Oexle Konrad
Center for Cardiovascular Genetics and Gene Diagnostics, Foundation for People with Rare Diseases, Schlieren-Zurich, Switzerland.
J Hum Genet. 2016 Jul;61(7):627-32. doi: 10.1038/jhg.2016.21. Epub 2016 Apr 14.
The evenness score (E) in next-generation sequencing (NGS) quantifies the homogeneity in coverage of the NGS targets. Here I clarify the mathematical description of E, which is 1 minus the integral from 0 to 1 over the cumulative distribution function F(x) of the normalized coverage x, where normalization means division by the mean, and derive a computationally more efficient formula; that is, 1 minus the integral from 0 to 1 over the probability density distribution f(x) times 1-x. An analogous formula for empirical coverage data is provided as well as fast R command line scripts.
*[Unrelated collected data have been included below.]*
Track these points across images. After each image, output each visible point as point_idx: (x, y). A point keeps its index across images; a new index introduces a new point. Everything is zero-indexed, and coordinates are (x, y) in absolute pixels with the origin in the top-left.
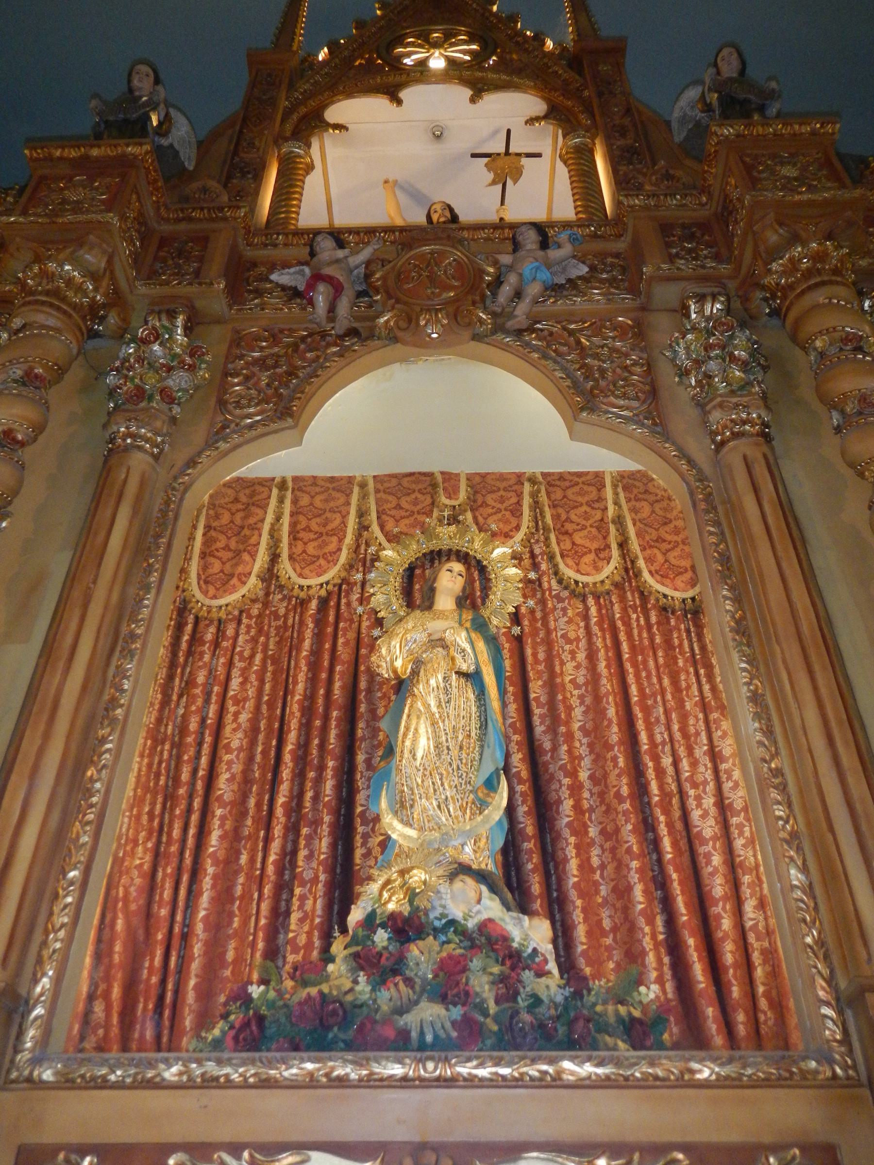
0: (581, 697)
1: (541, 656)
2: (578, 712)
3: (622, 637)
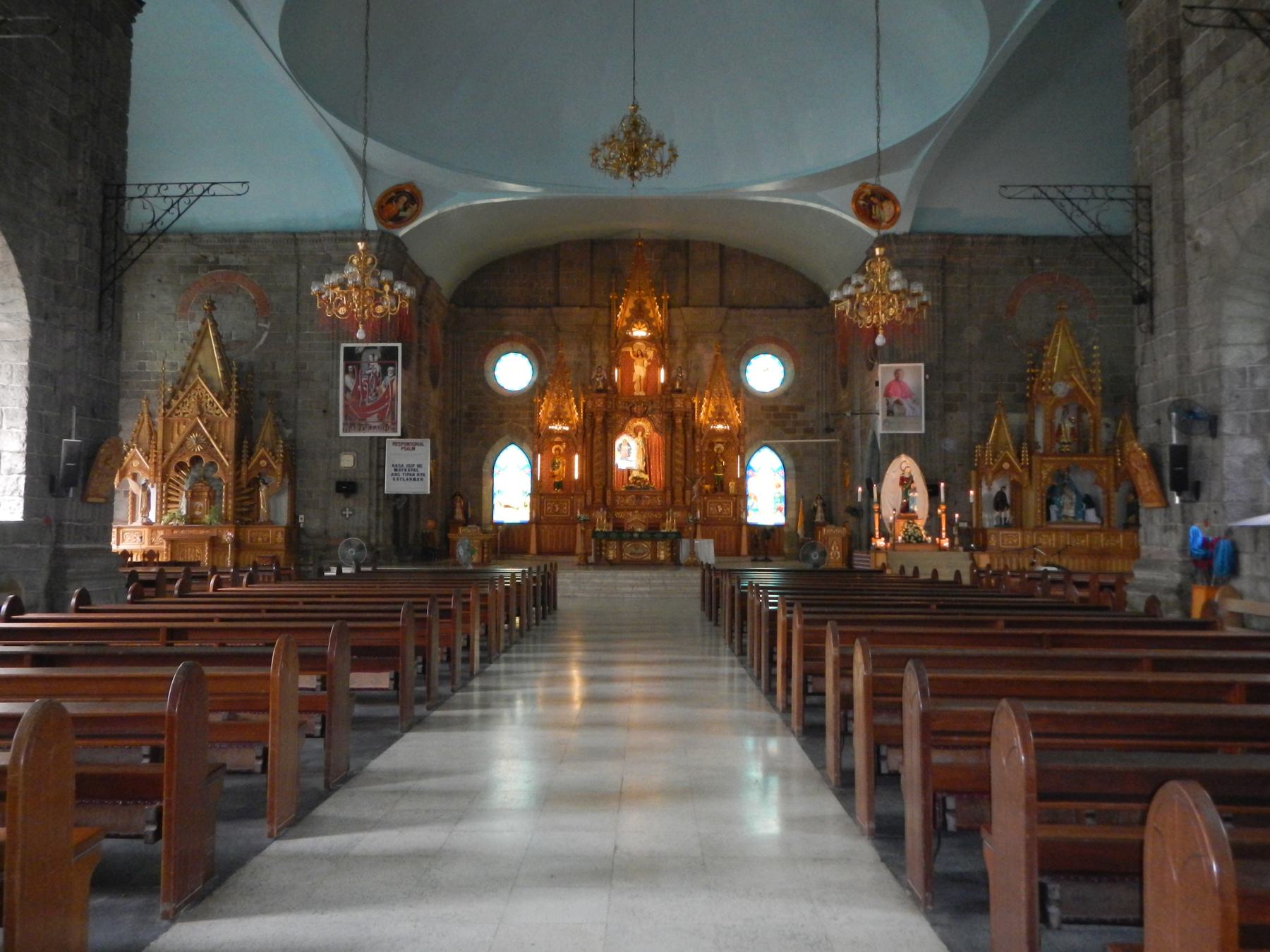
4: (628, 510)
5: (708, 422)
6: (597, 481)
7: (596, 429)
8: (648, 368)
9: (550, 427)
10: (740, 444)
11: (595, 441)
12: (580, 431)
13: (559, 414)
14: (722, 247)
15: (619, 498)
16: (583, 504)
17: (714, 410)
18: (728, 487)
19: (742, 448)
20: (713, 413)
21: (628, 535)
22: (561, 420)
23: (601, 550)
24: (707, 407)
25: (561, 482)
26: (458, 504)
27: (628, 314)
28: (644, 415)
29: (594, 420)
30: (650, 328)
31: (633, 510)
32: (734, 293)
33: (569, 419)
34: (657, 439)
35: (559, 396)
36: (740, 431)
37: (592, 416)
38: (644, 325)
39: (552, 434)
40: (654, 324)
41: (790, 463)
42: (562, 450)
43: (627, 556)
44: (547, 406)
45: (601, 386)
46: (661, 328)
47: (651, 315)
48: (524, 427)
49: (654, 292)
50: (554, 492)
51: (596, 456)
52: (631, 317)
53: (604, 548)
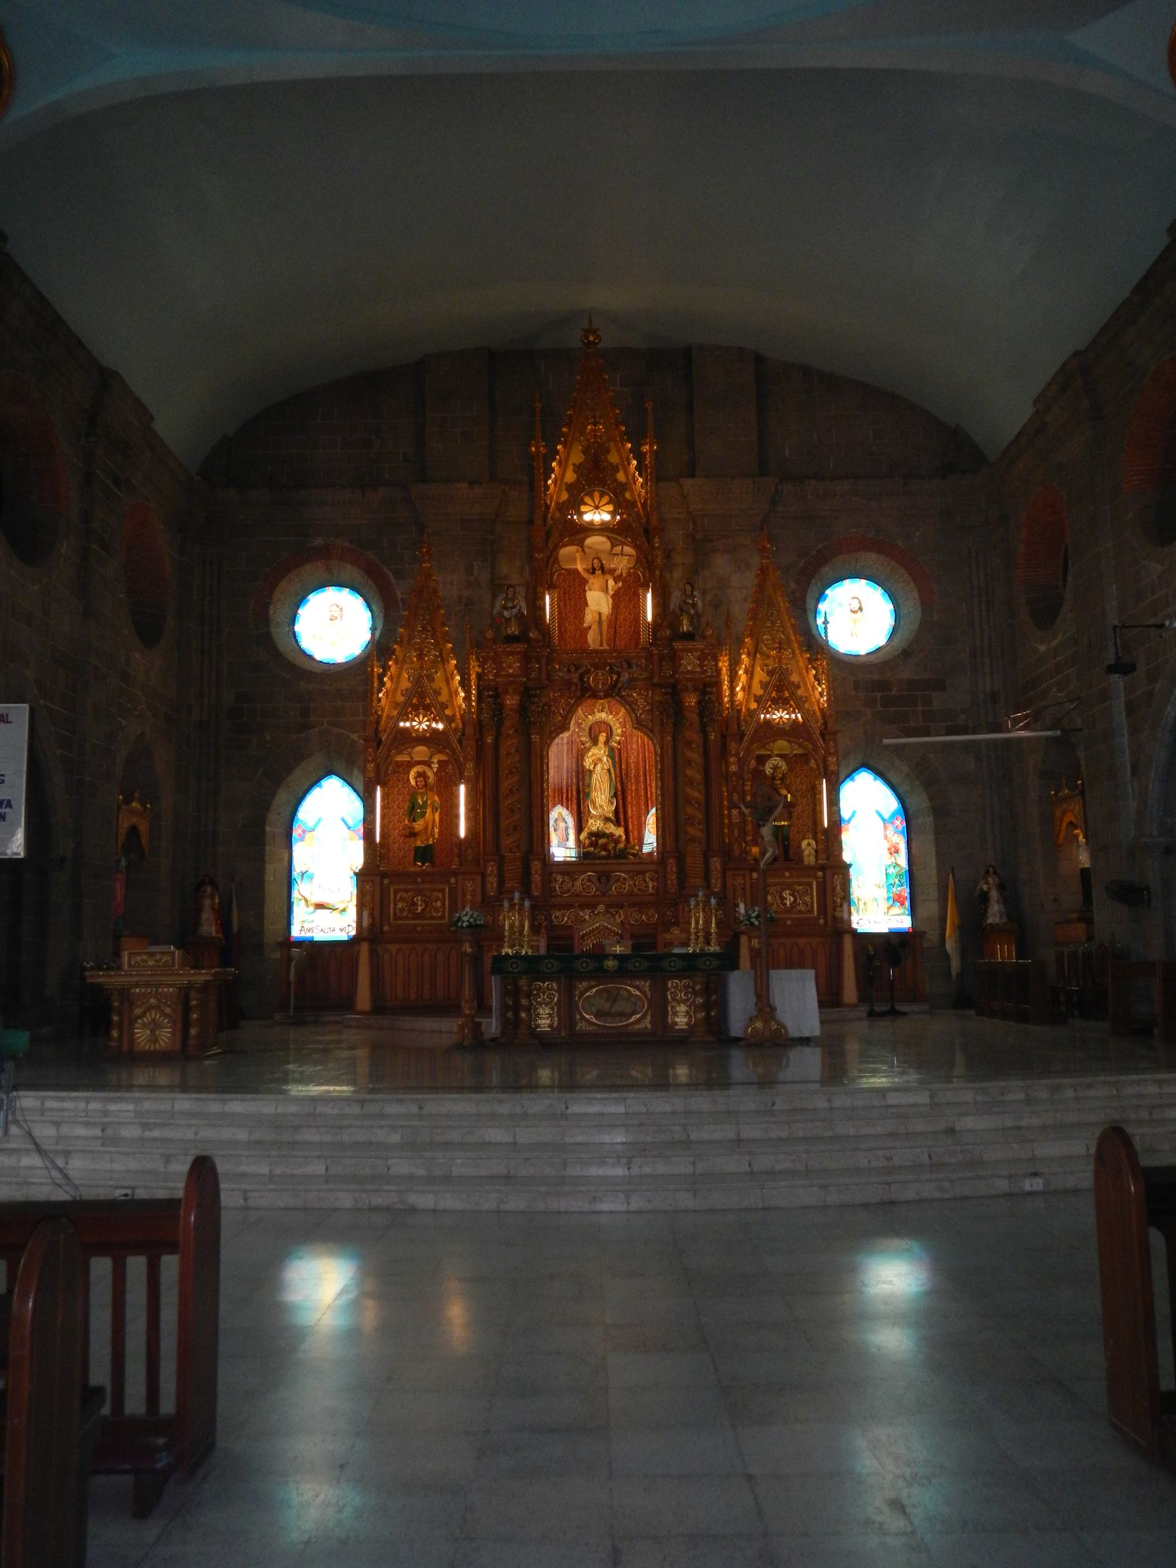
0: (635, 767)
1: (625, 755)
2: (633, 771)
3: (646, 749)
4: (583, 906)
5: (754, 706)
6: (507, 841)
7: (507, 723)
8: (616, 597)
9: (402, 724)
10: (827, 751)
11: (503, 752)
12: (470, 731)
13: (422, 696)
14: (759, 359)
15: (559, 878)
16: (479, 898)
17: (766, 678)
18: (800, 852)
19: (832, 759)
20: (764, 686)
21: (592, 965)
22: (427, 708)
23: (517, 1007)
24: (750, 673)
25: (428, 847)
26: (207, 902)
27: (570, 477)
28: (613, 692)
29: (502, 706)
30: (619, 505)
31: (592, 906)
32: (787, 453)
33: (444, 706)
34: (642, 747)
35: (421, 657)
36: (825, 723)
37: (497, 696)
38: (606, 499)
39: (408, 739)
40: (628, 495)
41: (920, 801)
42: (432, 779)
43: (588, 1020)
44: (396, 679)
45: (513, 629)
46: (644, 505)
47: (621, 477)
48: (355, 737)
49: (625, 433)
50: (413, 869)
51: (505, 786)
52: (578, 481)
53: (524, 1002)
This new formula allows for a general comparison of E with the coefficient of variation (=standard deviation σ of normalized data) which is the conventional measure of the relative width of a distribution. For symmetrical distributions, including the Gaussian, E can be predicted closely as 1-σ(2)/2⩾E⩾1-σ/2 with σ⩽1 owing to normalization and symmetry. In case of the log-normal distribution as a typical representative of positively skewed biological data, the analysis yields E≈exp(-σ*/2) with σ*(2)=ln(σ(2)+1) up to large σ (⩽3), and E≈1-F(exp(-1)) for very large σ (⩾2.5). In the latter kind of rather uneven coverage, E can provide direct information on the fraction of well-covered targets that is not immediately delivered by the normalized σ. Otherwise, E does not appear to have major advantages over σ or over a simple score exp(-σ) based on it. Actually, exp(-σ) exploits a much larger part of its range for the evaluation of realistic NGS outputs.